*TO BE DONE:* In the material below, copy out unchanged every line from the one containing "genus: Mutisia" up to and including the one containing "state / province: Pichincha".

*** RECORDS FOR PROCESSING ***

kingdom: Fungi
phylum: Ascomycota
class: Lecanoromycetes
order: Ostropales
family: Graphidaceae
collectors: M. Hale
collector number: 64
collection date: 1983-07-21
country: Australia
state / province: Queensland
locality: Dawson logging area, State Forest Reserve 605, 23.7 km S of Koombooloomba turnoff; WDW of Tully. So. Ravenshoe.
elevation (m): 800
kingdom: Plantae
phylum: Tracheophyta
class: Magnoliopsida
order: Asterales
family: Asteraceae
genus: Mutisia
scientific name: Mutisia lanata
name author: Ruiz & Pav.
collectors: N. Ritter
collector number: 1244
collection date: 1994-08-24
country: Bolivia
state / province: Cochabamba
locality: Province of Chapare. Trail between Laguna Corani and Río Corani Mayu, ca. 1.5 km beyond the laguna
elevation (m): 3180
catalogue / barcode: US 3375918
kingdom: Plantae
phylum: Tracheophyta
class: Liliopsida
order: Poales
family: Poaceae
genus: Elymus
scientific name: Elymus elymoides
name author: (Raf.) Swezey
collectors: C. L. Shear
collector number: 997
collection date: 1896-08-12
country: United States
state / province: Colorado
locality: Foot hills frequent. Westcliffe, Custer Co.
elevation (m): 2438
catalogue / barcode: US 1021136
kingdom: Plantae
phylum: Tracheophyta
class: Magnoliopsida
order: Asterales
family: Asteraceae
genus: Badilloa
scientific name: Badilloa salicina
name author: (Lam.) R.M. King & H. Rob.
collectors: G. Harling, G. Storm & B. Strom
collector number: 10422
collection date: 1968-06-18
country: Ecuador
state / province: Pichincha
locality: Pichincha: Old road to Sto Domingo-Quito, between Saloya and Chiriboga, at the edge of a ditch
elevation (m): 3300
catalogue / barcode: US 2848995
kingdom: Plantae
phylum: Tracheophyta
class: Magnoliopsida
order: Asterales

***

*RESULT OF THIS TASK:*
genus: Mutisia
scientific name: Mutisia lanata
name author: Ruiz & Pav.
collectors: N. Ritter
collector number: 1244
collection date: 1994-08-24
country: Bolivia
state / province: Cochabamba
locality: Province of Chapare. Trail between Laguna Corani and Río Corani Mayu, ca. 1.5 km beyond the laguna
elevation (m): 3180
catalogue / barcode: US 3375918
kingdom: Plantae
phylum: Tracheophyta
class: Liliopsida
order: Poales
family: Poaceae
genus: Elymus
scientific name: Elymus elymoides
name author: (Raf.) Swezey
collectors: C. L. Shear
collector number: 997
collection date: 1896-08-12
country: United States
state / province: Colorado
locality: Foot hills frequent. Westcliffe, Custer Co.
elevation (m): 2438
catalogue / barcode: US 1021136
kingdom: Plantae
phylum: Tracheophyta
class: Magnoliopsida
order: Asterales
family: Asteraceae
genus: Badilloa
scientific name: Badilloa salicina
name author: (Lam.) R.M. King & H. Rob.
collectors: G. Harling, G. Storm & B. Strom
collector number: 10422
collection date: 1968-06-18
country: Ecuador
state / province: Pichincha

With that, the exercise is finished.